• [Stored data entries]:
┄┄┄┄┄┄┄┄┄┄

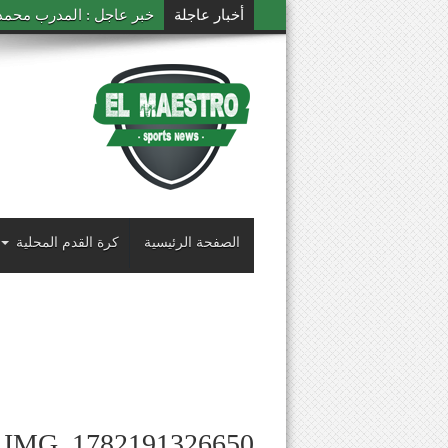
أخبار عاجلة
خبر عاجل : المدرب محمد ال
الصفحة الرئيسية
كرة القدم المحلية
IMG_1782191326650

┄┄┄┄┄┄┄┄┄┄

• [What the task requires]: Please substitute "العالمية" for "المحلية" throughout the records, and give every line again otherwise unchanged. Leave the pictures out of your answer.

• [Exercise answer]:
أخبار عاجلة
خبر عاجل : المدرب محمد ال
الصفحة الرئيسية
كرة القدم العالمية
IMG_1782191326650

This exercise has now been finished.